**Uji Pemahaman:**
**1.** Menurut teks tentang Meiliana dan lumpia, lewat media apa saja lumpia buatannya dipasarkan?
**2.** Ulangi kata demi kata bagian teks tentang Meiliana dan lumpia mulai dari "Bagi Meiliana, Lumpia" sampai dengan "semi telah datang’.".
**3.** Lanjutkan teks tentang Meiliana dan lumpia mulai dari kalimat terakhirnya.

**Teks Dokumen:**

============================================================

Meiliana dan ‘Lumpia Rebung’ Ke-Indonesia-an

Meiliana dan ‘Lumpia Rebung’ Ke-Indonesia-an

Perempuan berperawakan sedang, berambut hitam bergelombang dan bermata sipit itu sedang mengaduk bahan tepung dengan cara tradisional. Setelah selesai mengaduk bahan kulit Lumpia, taangannya kemudian begitu cekatan mengupas rebung, dan beberapa tambahan bumbu lain untuk ditambahkan sebagai isiannya. Dengan api sedang, ia kemudian memasak seluruh isian Lumpia dan satu-persatu, seluruh kulit itu akhirnya terisi dengan isi Lumpia sampai penuh dan siap dipasarkan melalui WhatsApp dan juga Facebook.

Bagi Meiliana, Lumpia bukanlah sekadar makanan dengan isian sayuran yang penuh gizi. Namun lebih dari itu, Lumpia merupakan simbol kebahagiaan masyarakat khususnya Tionghoa sekalgus simbol akulturasi budaya. Dalam perkacapan sunyi, Meiliana mengungkapkan, ‘saya merasa, ini adalah sejarah yang bermakna selama saya menjadi bagian dari Indoesia. Lumpia adalah simbol kebahagiaan sekaligus anugerah Tuhan YME bagi saya dan keluarga. Ada doa dan keberkahan didalamnya, terutama ketika tahun baru dan musim semi telah datang’.

============================================================

**Daftar Data:**
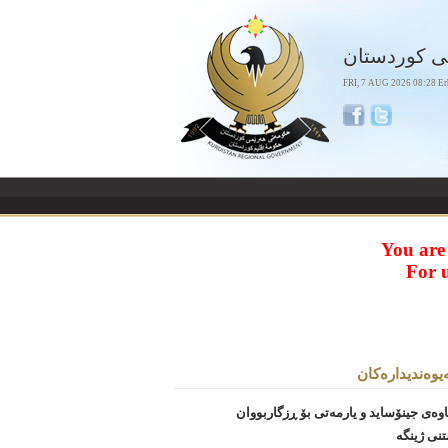
ی كوردستان
FRI, 7 AUG 2026 08:28 Er
You are
For 
ه‌یوه‌ندیداره‌کان
وەی جینۆساید و یارمەتی بۆ ڕزگاربووان
تنی ژینگە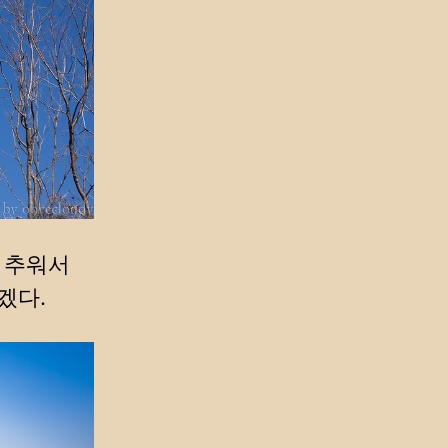
. 추워서
겠다.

============================================================

**Hasil per Tugas:**
**1.** Lewat WhatsApp dan Facebook.

**2.**
Bagi Meiliana, Lumpia bukanlah sekadar makanan dengan isian sayuran yang penuh gizi. Namun lebih dari itu, Lumpia merupakan simbol kebahagiaan masyarakat khususnya Tionghoa sekalgus simbol akulturasi budaya. Dalam perkacapan sunyi, Meiliana mengungkapkan, ‘saya merasa, ini adalah sejarah yang bermakna selama saya menjadi bagian dari Indoesia. Lumpia adalah simbol kebahagiaan sekaligus anugerah Tuhan YME bagi saya dan keluarga. Ada doa dan keberkahan didalamnya, terutama ketika tahun baru dan musim semi telah datang’.

**3.**
Cik Mei, panggilan akrabnya begitu antusias saat membicarakan nilai-nilai sejarah dalam sebuah Lumpia. Lumpia dikenal dengan sebutan Chunjuan yang sudah dikenal sebelum Dinasti Tang (618-907). Lumpia menjadi hidangan yang akrab ditemukan saat musim semi, yang jatuh pada tahun baru Imlek dan menjadi menu hantaran untuk tetangga, kerabat dan handai taulan, bahkan menjadi berbagai sajian variatif dan merakyat pada zaman Dinasti Tang. Hanya saja khusus untuk sajian Imlek, Lumpia harus disajikan dalam bentuk silinder dan digoreng hingga keemasan, sebagai simbol pembawa keberuntungan dengan ucapan "Hwung-jin wan-lyang” yang berarti setumpuk emas untuk kita semua di tahun yang baru.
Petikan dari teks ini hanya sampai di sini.